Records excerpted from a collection
▶
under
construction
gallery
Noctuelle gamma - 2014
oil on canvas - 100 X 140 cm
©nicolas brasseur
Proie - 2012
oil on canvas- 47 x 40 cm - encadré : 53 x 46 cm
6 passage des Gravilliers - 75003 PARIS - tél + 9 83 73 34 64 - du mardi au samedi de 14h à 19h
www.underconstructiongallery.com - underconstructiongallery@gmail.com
◀
▶
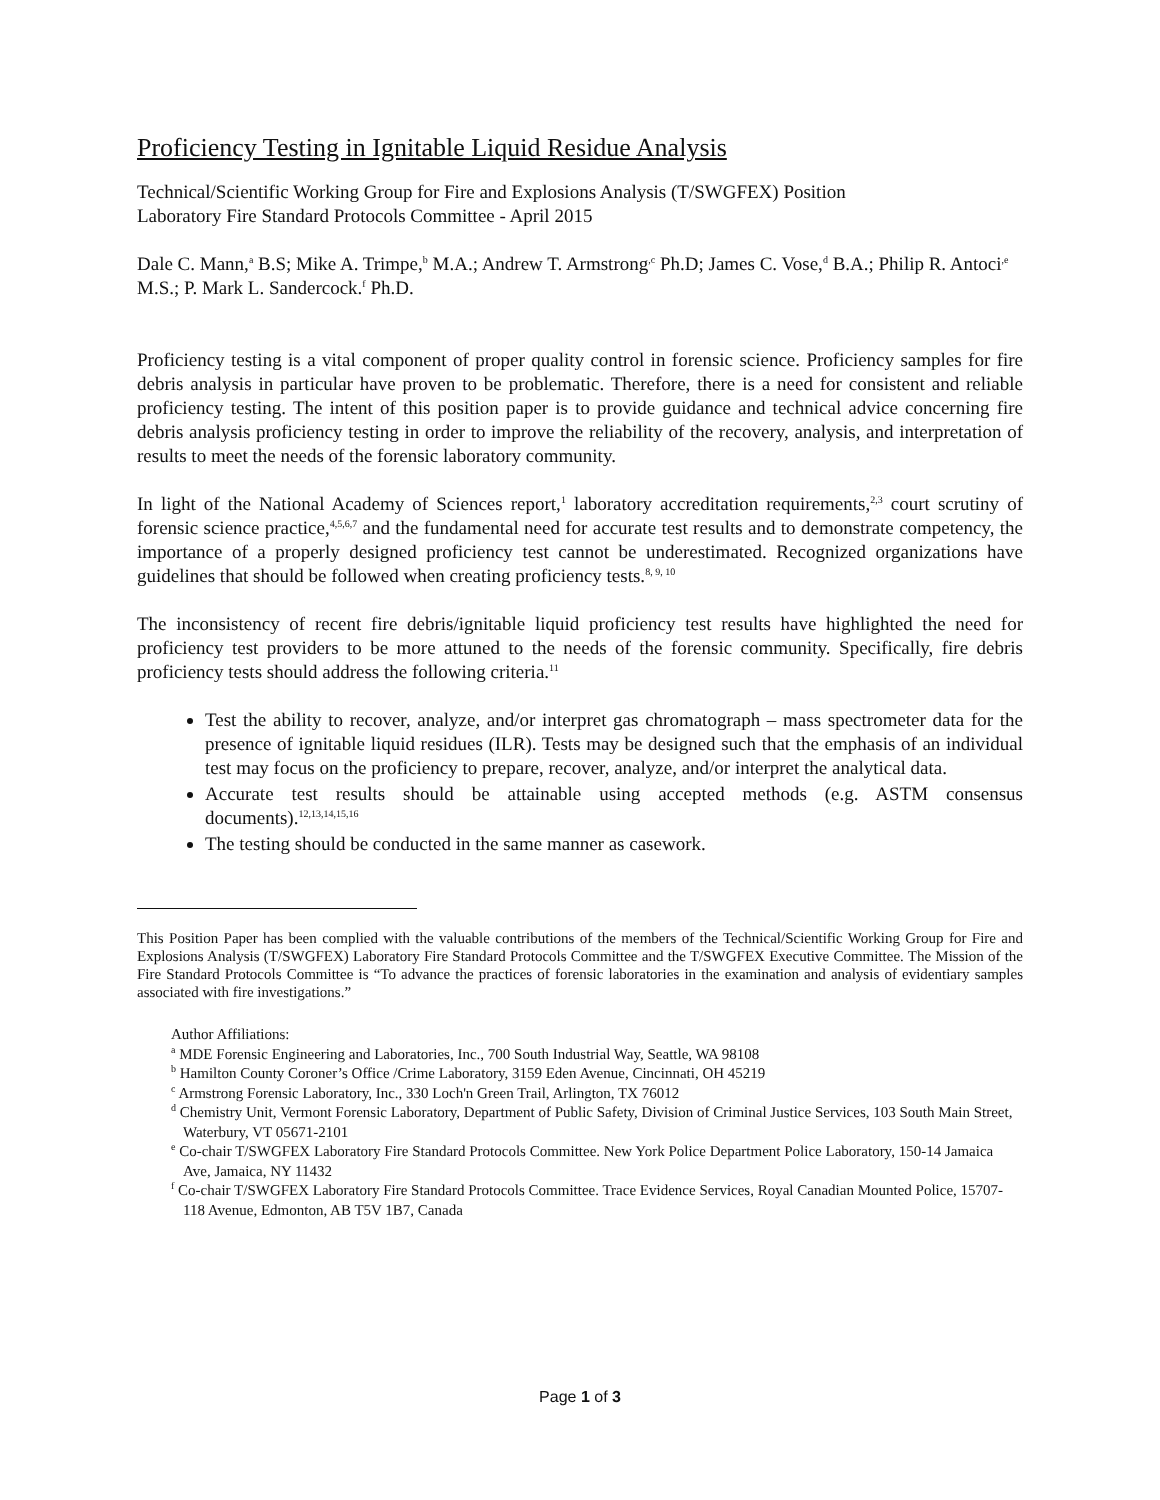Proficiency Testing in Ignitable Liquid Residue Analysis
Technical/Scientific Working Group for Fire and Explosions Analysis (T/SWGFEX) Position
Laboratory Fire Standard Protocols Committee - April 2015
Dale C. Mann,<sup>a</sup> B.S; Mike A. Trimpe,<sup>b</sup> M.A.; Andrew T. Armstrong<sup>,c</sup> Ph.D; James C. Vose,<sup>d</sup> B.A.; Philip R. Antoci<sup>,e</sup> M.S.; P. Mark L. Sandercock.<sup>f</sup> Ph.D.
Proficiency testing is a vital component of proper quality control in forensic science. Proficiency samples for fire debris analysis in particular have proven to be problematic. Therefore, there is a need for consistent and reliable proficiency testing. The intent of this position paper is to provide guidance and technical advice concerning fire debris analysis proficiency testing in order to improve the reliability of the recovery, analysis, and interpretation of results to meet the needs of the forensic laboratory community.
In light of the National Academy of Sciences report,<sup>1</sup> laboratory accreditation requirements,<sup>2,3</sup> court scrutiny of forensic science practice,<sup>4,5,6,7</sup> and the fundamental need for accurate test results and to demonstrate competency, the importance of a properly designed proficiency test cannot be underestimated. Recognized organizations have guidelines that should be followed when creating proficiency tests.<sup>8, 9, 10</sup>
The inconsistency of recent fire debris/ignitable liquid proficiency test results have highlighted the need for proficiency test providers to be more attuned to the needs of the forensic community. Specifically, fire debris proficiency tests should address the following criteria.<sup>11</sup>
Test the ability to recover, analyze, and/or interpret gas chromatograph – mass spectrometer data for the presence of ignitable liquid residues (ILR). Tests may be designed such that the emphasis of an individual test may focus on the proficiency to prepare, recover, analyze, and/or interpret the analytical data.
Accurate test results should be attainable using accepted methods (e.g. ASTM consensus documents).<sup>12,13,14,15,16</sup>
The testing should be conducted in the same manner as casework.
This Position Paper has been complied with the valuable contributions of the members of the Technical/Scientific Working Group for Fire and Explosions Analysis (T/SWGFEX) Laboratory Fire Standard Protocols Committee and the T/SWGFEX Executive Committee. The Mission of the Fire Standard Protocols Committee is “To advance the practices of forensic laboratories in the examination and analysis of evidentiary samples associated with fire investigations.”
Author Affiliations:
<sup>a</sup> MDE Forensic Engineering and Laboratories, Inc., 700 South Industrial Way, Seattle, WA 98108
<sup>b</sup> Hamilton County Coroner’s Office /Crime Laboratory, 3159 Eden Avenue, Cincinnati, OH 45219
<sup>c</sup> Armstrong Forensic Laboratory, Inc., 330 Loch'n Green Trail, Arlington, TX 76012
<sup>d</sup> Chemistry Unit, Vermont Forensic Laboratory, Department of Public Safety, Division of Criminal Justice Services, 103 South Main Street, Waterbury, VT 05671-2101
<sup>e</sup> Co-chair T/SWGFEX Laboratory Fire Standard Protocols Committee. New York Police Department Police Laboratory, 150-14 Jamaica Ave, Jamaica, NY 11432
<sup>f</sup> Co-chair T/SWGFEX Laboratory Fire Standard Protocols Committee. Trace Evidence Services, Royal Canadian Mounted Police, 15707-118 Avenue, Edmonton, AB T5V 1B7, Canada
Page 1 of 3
◀
▶
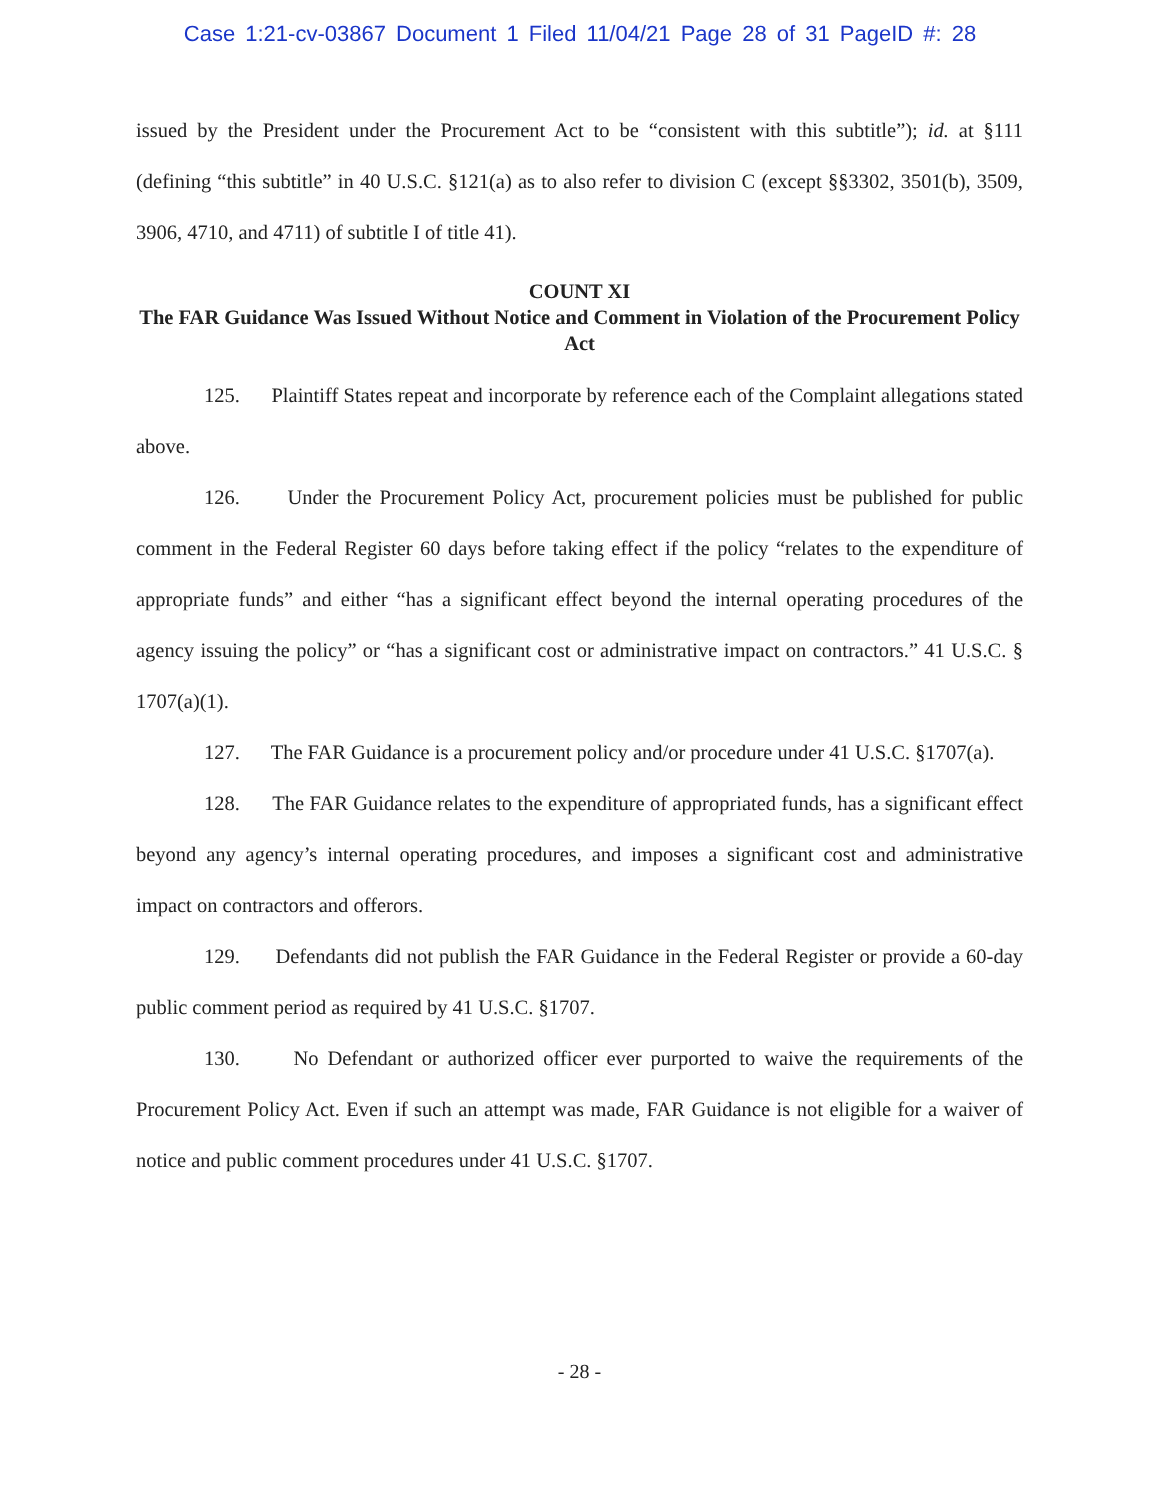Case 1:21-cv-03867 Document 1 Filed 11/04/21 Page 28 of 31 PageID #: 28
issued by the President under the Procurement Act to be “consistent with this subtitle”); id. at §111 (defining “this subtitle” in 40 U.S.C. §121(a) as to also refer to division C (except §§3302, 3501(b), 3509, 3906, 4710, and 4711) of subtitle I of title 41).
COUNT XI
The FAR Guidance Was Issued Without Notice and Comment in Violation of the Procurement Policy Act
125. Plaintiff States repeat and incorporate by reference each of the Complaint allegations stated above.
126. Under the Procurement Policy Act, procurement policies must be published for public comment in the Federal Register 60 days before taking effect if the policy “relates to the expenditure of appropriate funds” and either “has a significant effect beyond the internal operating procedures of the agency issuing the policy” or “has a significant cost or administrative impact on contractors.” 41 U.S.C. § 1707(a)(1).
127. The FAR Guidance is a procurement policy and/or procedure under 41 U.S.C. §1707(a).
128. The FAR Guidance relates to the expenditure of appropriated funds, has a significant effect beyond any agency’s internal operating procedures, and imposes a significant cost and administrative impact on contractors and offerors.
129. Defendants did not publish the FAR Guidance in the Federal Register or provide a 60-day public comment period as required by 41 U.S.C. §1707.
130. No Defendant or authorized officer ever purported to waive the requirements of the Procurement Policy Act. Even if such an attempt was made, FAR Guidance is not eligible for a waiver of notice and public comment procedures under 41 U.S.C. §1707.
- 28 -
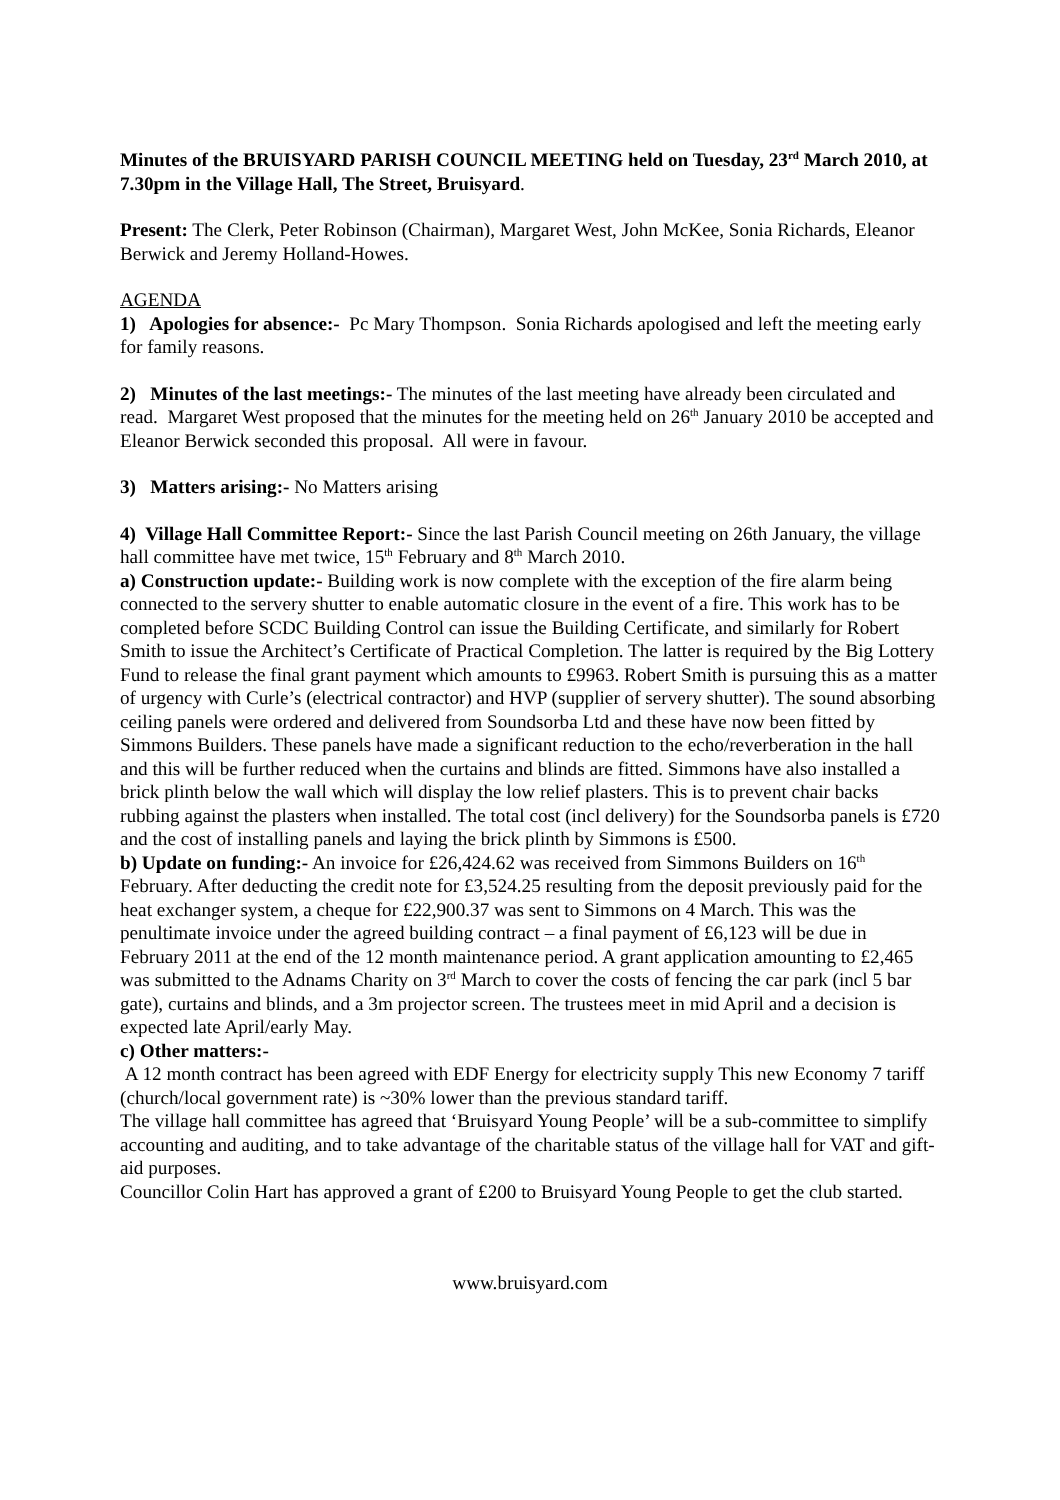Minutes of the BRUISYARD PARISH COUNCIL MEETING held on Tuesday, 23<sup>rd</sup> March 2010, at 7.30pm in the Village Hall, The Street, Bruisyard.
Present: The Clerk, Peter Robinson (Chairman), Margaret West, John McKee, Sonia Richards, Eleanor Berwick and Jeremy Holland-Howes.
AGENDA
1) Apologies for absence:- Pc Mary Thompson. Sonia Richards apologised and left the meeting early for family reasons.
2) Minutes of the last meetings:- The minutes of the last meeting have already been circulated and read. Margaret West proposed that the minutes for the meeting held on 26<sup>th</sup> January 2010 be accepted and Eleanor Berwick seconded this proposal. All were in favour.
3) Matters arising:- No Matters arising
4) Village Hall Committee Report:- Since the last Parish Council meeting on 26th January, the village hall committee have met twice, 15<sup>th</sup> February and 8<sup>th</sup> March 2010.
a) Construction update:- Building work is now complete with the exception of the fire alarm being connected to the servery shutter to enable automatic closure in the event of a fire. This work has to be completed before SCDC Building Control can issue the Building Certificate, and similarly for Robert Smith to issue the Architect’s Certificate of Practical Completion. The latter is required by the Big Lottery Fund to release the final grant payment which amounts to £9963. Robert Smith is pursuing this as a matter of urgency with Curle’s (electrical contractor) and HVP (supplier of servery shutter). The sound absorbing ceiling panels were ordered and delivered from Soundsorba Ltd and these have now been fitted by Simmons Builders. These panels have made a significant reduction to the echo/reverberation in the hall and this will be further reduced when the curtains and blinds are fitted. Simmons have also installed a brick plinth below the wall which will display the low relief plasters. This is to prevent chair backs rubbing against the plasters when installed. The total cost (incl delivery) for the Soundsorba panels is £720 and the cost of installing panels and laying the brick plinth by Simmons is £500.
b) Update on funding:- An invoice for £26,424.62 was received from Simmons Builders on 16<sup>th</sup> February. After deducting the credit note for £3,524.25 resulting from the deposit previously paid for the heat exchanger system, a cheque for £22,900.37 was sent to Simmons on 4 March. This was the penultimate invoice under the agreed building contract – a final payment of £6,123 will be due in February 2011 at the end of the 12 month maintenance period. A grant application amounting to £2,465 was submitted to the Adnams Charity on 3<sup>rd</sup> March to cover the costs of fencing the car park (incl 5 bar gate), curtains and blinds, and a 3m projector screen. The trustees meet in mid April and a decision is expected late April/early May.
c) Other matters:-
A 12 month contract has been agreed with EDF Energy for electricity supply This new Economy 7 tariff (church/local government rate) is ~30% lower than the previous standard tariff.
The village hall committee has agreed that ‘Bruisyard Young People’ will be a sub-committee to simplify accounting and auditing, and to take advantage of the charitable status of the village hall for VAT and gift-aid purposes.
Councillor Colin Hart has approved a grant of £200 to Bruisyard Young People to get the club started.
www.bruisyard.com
◀
PROBLEM REQUIREMENTS. What you give back must be the stretch above, starting at the line with "4) Village Hall" and ending at the line with "a) Construction update:- Building", copied exactly.

RESPONSE TO THE TASK.
4) Village Hall Committee Report:- Since the last Parish Council meeting on 26th January, the village hall committee have met twice, 15<sup>th</sup> February and 8<sup>th</sup> March 2010.
a) Construction update:- Building work is now complete with the exception of the fire alarm being connected to the servery shutter to enable automatic closure in the event of a fire. This work has to be completed before SCDC Building Control can issue the Building Certificate, and similarly for Robert Smith to issue the Architect’s Certificate of Practical Completion. The latter is required by the Big Lottery Fund to release the final grant payment which amounts to £9963. Robert Smith is pursuing this as a matter of urgency with Curle’s (electrical contractor) and HVP (supplier of servery shutter). The sound absorbing ceiling panels were ordered and delivered from Soundsorba Ltd and these have now been fitted by Simmons Builders. These panels have made a significant reduction to the echo/reverberation in the hall and this will be further reduced when the curtains and blinds are fitted. Simmons have also installed a brick plinth below the wall which will display the low relief plasters. This is to prevent chair backs rubbing against the plasters when installed. The total cost (incl delivery) for the Soundsorba panels is £720 and the cost of installing panels and laying the brick plinth by Simmons is £500.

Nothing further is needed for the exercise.